The members themselves are the most underused resource. America once had factories where thousands toiled together. Though divided by race, ethnicity, and skill, the great plants and mills were hothouses of proletarian consciousness. While such work sites are now extremely rare, their lesson should be remembered. The most promising targets for campaigns are employers large and multifarious enough to implicate workers of many different kinds, as well as the broader community. Hospitals, school systems, and universities leap out as potential targets. These are the institutions where the RN, the custodian, and the fast-food worker are under the same roof. They might actually know one another. The meaning of their alliance might cut across lines of race, gender, and status.
Such institutions tend to have major footprints in their local labor markets. In New York City, the Department of Education is the largest single employer of all agencies of the city government, itself the largest overall employer; health-care providers and universities make up eight of the top ten in the private sector. What’s more, the students, families, and patients who are served by the institution often have interests that can be aligned with those of workers: Do you want enough nurses on the hospital floor? What is all this debt for if the money’s not going to the professors? Do you want your children tested to death and jammed into overcrowded classrooms? Here the classic case is the Chicago Teachers Union, which has successfully positioned itself at the head of a popular majority against mayor Rahm Emanuel.
These institutions are also susceptible to public pressure. Hospitals, school systems, and universities all depend on the public — its opinion, its dollars. If a significant number of people who work at these institutions can be mustered to volunteer in local elections, that group can persuade an even larger group of workers, students, and patients to vote for the same candidates. Then you have a shot at building real, substantive unity between different sections of the working class. This is, essentially, the model of the Working Families Party in New York, as well as my union’s coalition in New Haven.

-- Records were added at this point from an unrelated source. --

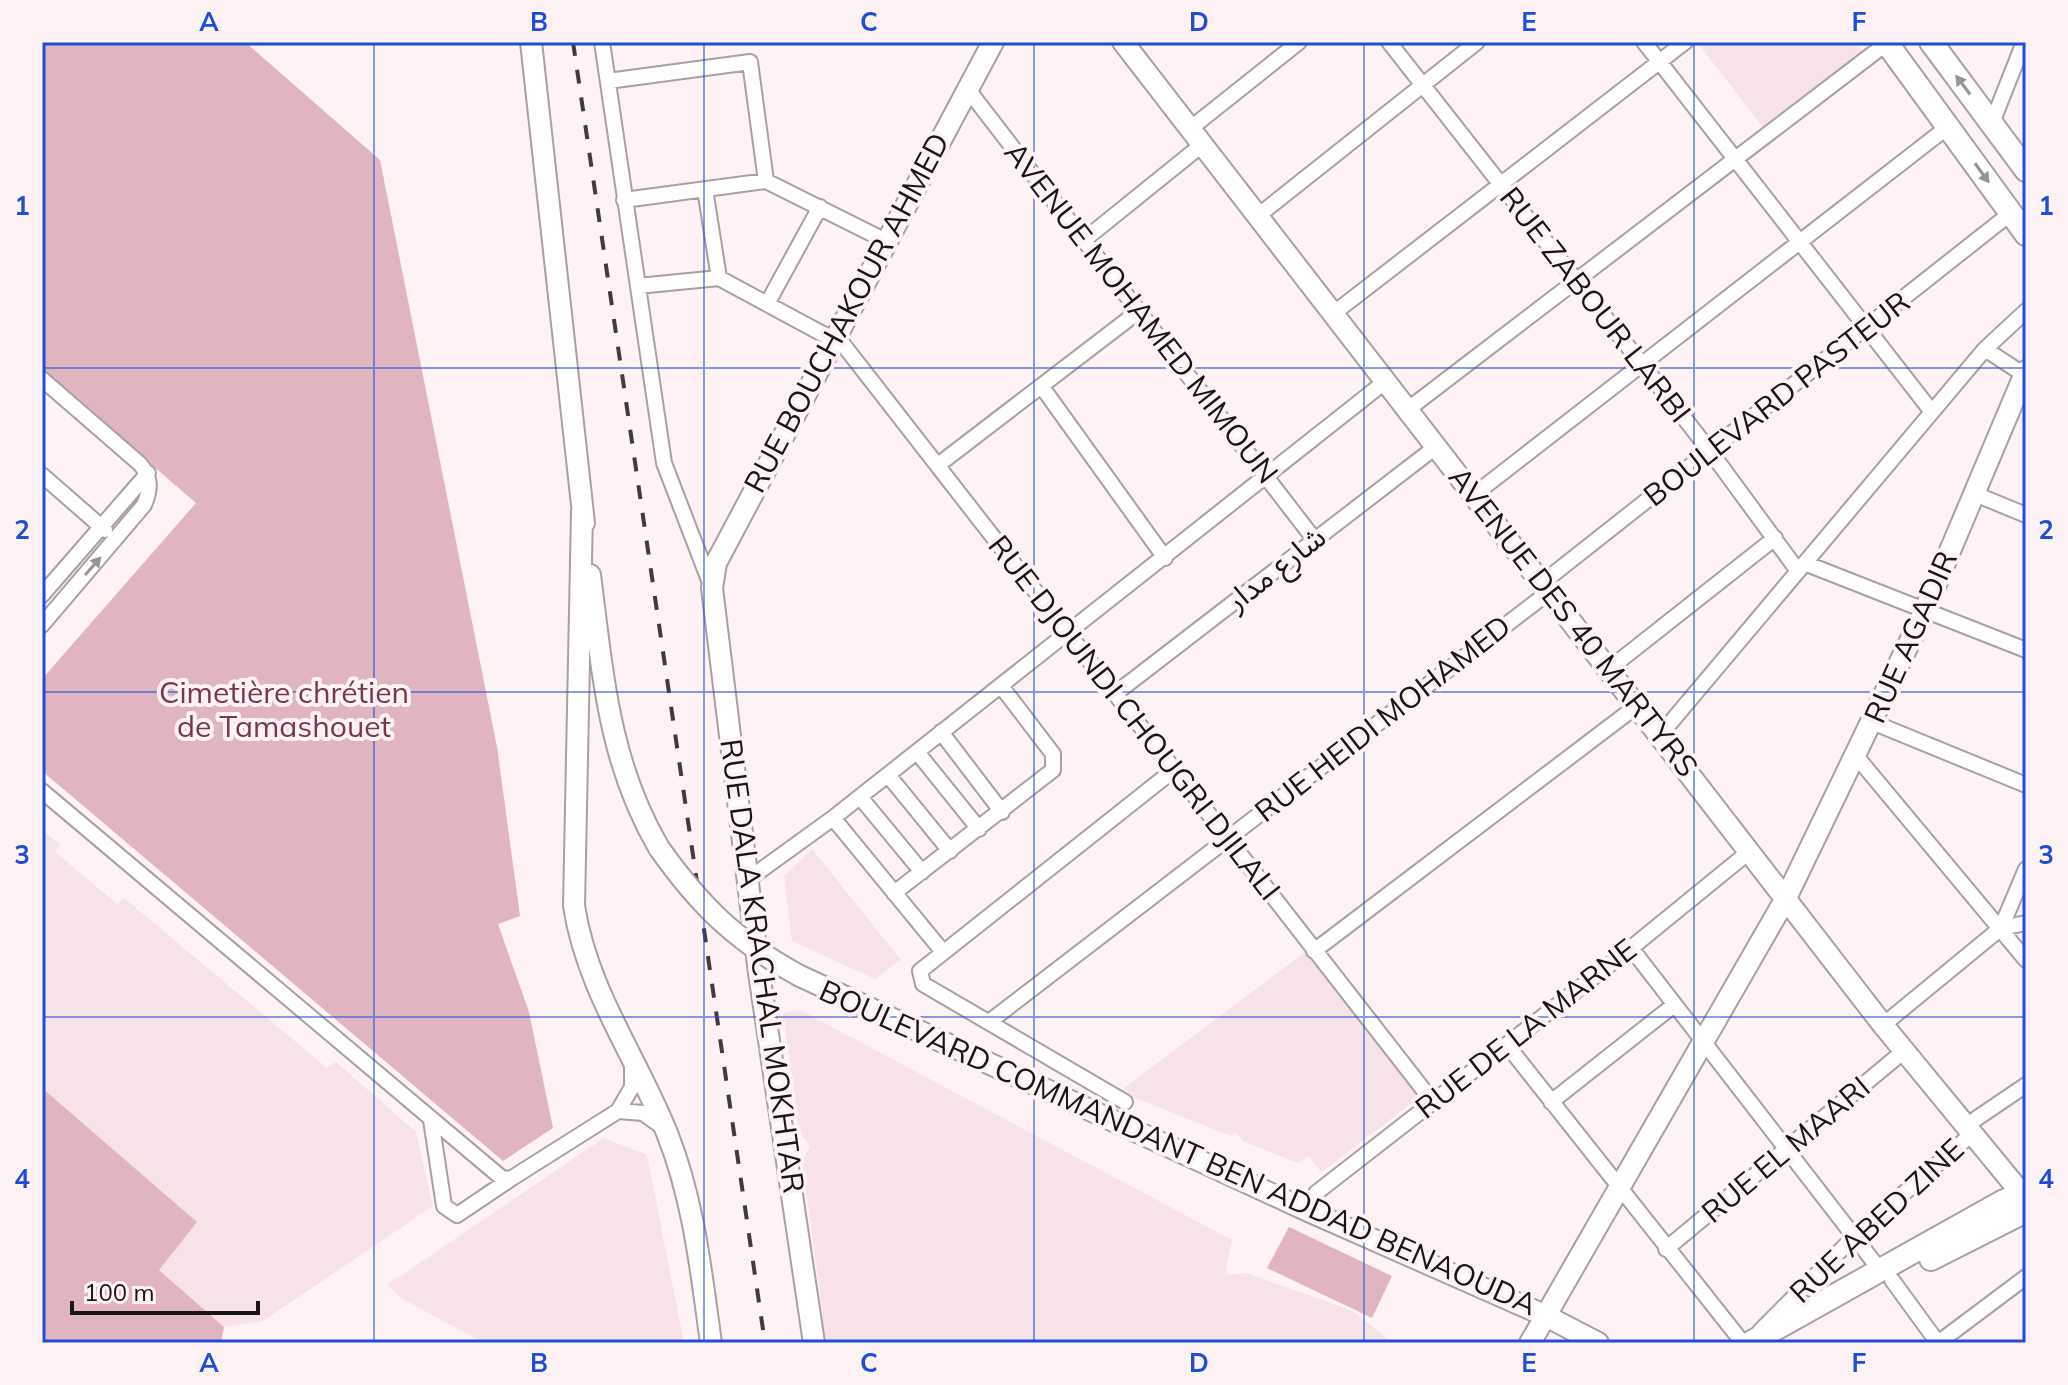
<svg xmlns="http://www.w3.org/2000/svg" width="2068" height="1385" font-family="Mulish,'Noto Sans Arabic',sans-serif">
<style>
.built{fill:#f6e2e7}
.green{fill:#e0b5bf}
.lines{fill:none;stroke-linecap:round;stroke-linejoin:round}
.street-casing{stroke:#aa9fa2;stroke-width:18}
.secondary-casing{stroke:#aa9fa2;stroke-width:24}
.primary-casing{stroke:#aa9fa2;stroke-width:26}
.street{stroke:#fff;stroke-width:14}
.secondary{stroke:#fff;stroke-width:20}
.primary{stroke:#fff;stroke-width:22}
.rail{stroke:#413b3c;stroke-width:4;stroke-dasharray:14 14;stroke-linecap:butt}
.secondary-bridge-casing{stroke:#aa9fa2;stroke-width:24;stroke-linecap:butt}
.secondary-bridge{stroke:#fff;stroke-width:20}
.oneway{fill:#989596}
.grid{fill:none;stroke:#1d4ed8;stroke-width:2;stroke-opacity:0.55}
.labels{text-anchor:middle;stroke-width:8;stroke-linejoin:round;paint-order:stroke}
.street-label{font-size:30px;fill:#191415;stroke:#fef2f5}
.park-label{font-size:30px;fill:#78384b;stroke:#fef2f5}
.neatline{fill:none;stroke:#1d4ed8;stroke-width:3}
.grid-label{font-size:26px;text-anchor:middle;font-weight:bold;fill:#1d4ed8}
</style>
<rect width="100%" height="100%" fill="#fef2f5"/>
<!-- built -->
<path class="built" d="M1697,42H1854L1864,52L1766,131Z
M42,830L60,845L55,852L117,904L124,898L327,1068L336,1062L416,1132L433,1206L263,1321L224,1327L159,1270L196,1222L42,1088Z
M812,849L901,960L875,979L792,941L784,876Z
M1305,952L1421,1096L1328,1167L1321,1172L1309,1156L1297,1163L1243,1141L1236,1132L1231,1136L1136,1098L1123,1089Z
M800,1010L1232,1240L1226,1266L1228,1275L1246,1273L1353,1311L1393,1343H823L819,1317L823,1315L802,1160L810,1147L799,1130L783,1013Z
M604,1138L647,1155L684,1343H484L401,1298L387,1285Z"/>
<!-- green -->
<path class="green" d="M42,42H245L380,160L497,747L520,916L498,924L529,1012L553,1128L503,1161L42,771V679L196,503L42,370Z
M42,1088L197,1222L159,1270L224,1327L221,1343H42Z
M1289,1227L1392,1276L1372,1318L1267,1268Z"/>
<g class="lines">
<!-- street casing -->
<g class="street-casing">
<path id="street" d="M602,42L664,463L712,588
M1389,42L1710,451L1798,571
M1644,42L1932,412
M608,81L750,62L766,181
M966,87L1314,539
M1992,123L2024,42
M1191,128L1299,42
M705,189L719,278
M624,200L766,181L886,241
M1259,215L1477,42
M1084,240L1203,144
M638,286L719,278L832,339
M767,304L820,207
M1334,313L1685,42
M835,334L1433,1102
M1985,349L2026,376
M42,379L140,464C151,477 151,489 144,505L42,625
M1042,387L1165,558
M1407,410L1887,43
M938,465L1139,311
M42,475L105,530
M1475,494L1949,126
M1975,494L2026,515
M1807,564L2026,650
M1542,583L2011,213
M42,595L148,473
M1609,669L1775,538
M1116,693L1437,446
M1872,722L2026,785
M941,732L1002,812
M1661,734L1985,349L2026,311
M917,752L979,829
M1856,756L2026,960
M888,775L950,851
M42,791L503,1179L512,1178L618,1111
M860,797L922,872
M833,818L943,952
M750,878L833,818L1386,381
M894,893L1053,770V754L1001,686
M2001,928L2026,869
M1631,948L1880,1270
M1314,951L1638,705
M989,1022L1549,592
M1883,1025L2001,928L2026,923
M1507,1045L1743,1343
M632,1064V1087L618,1111L643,1113L661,1126
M1125,1102L923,984L920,971L1175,769
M1551,1102L1674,1005
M431,1120L444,1206L457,1215L512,1178
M1967,1125L2026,1085
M1306,1210L1316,1193L1631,948L1750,851
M1666,1249L1904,1051
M1892,1280L1938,1343
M1760,1331L1856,1235L1973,1133
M1938,1343L2026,1277"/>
</g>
<!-- secondary casing -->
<g class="secondary-casing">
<path id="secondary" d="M531,42L584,523
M1123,42L1883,1025L2026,1199
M582,512L574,906C587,990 636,1056 667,1133C694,1201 701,1271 711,1343
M590,575C603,673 608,761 659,848
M800,976L1306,1210L1544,1315L1598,1343
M814,1343L759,973L712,588L716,563L993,42
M1530,1343L1786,898L1925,610L2026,371"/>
</g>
<!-- primary casing -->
<g class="primary-casing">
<path id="primary" d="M1886,42L2026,234
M1931,42L2026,170
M1931,1259L2026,1211
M1750,1343L2002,1202L2026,1192"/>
</g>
<!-- street -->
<use href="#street" class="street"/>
<!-- secondary -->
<use href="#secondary" class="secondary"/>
<!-- primary -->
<use href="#primary" class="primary"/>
<!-- rail -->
<path class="rail" d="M573,42L765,1343"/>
<!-- secondary-bridge casing -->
<g class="secondary-bridge-casing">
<path id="secondary-bridge" d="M659,848C700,906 737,942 800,976"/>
</g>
<!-- secondary-bridge -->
<use href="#secondary-bridge" class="secondary-bridge"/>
</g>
<!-- one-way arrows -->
<defs><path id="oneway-solid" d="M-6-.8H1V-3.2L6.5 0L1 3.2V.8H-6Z" transform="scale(2)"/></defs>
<g class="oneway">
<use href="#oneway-solid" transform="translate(1963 85) rotate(-127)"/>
<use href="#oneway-solid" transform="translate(1982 173) rotate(54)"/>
<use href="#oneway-solid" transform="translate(93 566) rotate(-49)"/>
</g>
<!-- grid -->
<path class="grid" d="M374,42V1343M704,42V1343M1034,42V1343M1364,42V1343M1694,42V1343M42,368H2026M42,692H2026M42,1017H2026"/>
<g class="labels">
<!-- street labels -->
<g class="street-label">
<text transform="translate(1595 305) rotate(52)" y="10">RUE ZABOUR LARBI</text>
<text transform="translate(847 313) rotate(-62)" y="10">RUE BOUCHAKOUR AHMED</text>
<text transform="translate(1141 313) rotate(52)" y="10">AVENUE MOHAMED MIMOUN</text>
<text transform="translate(1777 399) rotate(-38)" y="10">BOULEVARD PASTEUR</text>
<text transform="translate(1276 569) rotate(-38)" y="10">شارع مدار</text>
<text transform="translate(1573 622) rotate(52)" y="10">AVENUE DES 40 MARTYRS</text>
<text transform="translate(1911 637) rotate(-66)" y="10">RUE AGADIR</text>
<text transform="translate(1134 718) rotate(52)" y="10">RUE DJOUNDI CHOUGRI DJILALI</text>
<text transform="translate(1383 719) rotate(-38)" y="10">RUE HEIDI MOHAMED</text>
<text transform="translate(762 966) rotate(82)" y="10">RUE DALA KRACHAL MOKHTAR</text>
<text transform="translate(1526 1029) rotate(-38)" y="10">RUE DE LA MARNE</text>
<text transform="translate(1178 1148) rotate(24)" y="10">BOULEVARD COMMANDANT BEN ADDAD BENAOUDA</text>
<text transform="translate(1786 1150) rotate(-40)" y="10">RUE EL MAARI</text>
<text transform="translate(1877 1221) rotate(-43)" y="10">RUE ABED ZINE</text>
</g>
<!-- park labels -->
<g class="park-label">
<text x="284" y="703">Cimetière chrétien<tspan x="284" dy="34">de Tamashouet</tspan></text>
</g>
</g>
<!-- border -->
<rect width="2068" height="1385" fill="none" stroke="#fef2f5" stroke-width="88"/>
<!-- scale -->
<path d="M72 1301v12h186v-12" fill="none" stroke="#191415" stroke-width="4"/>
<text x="84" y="1301" font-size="24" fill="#191415" stroke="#fef2f5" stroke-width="6" paint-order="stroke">100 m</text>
<rect x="44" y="44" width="1980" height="1297" class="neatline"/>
<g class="grid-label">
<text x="209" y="31">A</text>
<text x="539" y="31">B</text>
<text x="869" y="31">C</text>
<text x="1199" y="31">D</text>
<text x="1529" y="31">E</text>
<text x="1859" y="31">F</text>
<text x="22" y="215">1</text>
<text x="2046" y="215">1</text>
<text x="22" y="539">2</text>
<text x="2046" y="539">2</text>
<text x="22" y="864">3</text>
<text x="2046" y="864">3</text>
<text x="22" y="1188">4</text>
<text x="2046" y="1188">4</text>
<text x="209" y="1372">A</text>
<text x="539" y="1372">B</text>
<text x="869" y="1372">C</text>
<text x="1199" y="1372">D</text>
<text x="1529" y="1372">E</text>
<text x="1859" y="1372">F</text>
</g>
</svg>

In New York, the result is visible in the de Blasio administration’s most progressive moves: policies like mandatory paid sick leave, opposition to charter schools, and free pre-K represent points of common interest across the working-class coalition that put the mayor in office. In New Haven, a coalition of Yale employees and community activists, after a string of local electoral victories, extracted an agreement from Yale in December 2015 to hire 1,000 New Haven residents over three years. (I was part of this campaign.)
These successes, along with the astonishing momentum of the $15 campaigns, hint at the possibilities of the city as the unit of strategy. With enough political power at the local level, workers’ organizations may be able to develop forms of leverage that can counteract the growing hostility of the federal legal regime. Imagine if the Chicago Teachers Union won control of the city government (far from an impossible prospect) and used that power to rein in police violence; the union might also reopen schools and clinics closed by Emanuel and staff them, creating huge numbers of unionized jobs. Enough victories like these, and the public image of organized labor might finally change from racist white men to the dominant group across many sectors for decades now — progressive people of color. More significantly, the wide range of working-class people whose long-term interests can align would take a step toward unity.